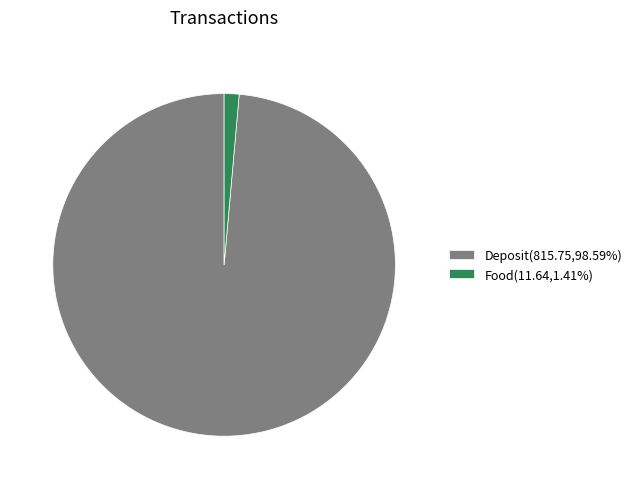

Do Deposit(815.75,98.59%) and Food(11.64,1.41%) together represent more than half of the pie?

Yes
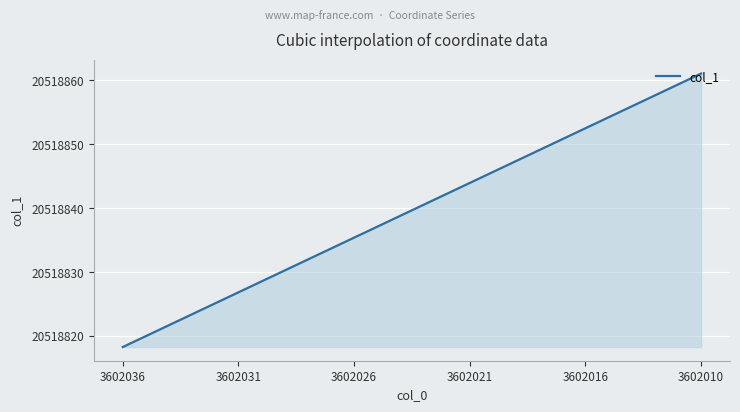

How many lines are shown in the chart?

1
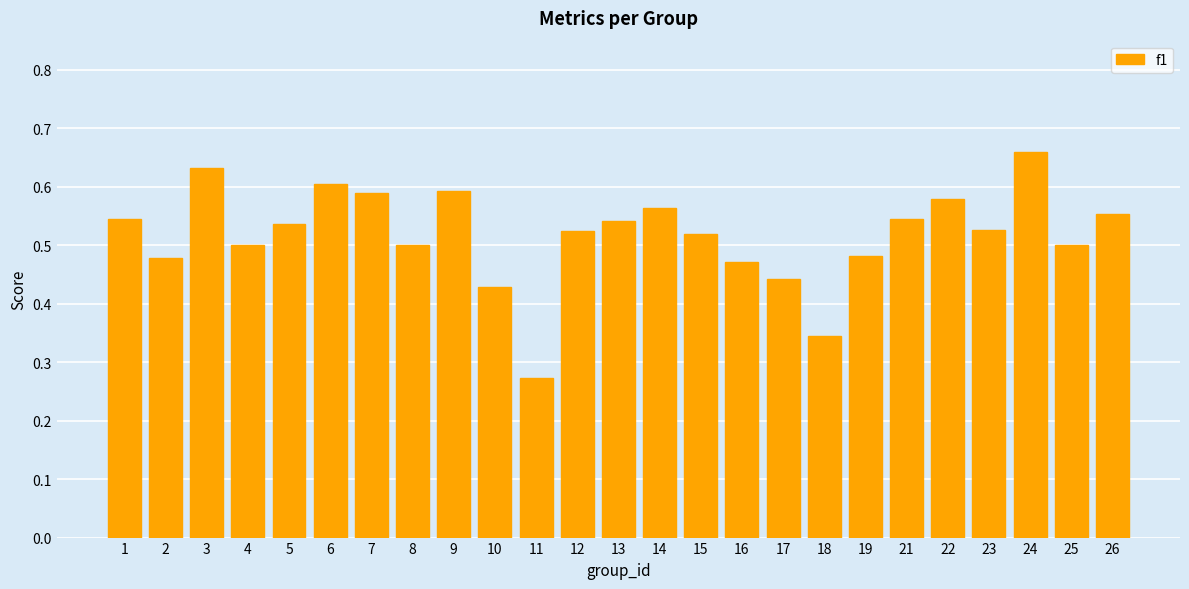

Which label corresponds to the largest value in the chart?

24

§ Try it:
Extract each line above that contains the string "chart". Treat uppercase and lowercase as distinct.

§ Reply to the task:
How many lines are shown in the chart?
Which label corresponds to the largest value in the chart?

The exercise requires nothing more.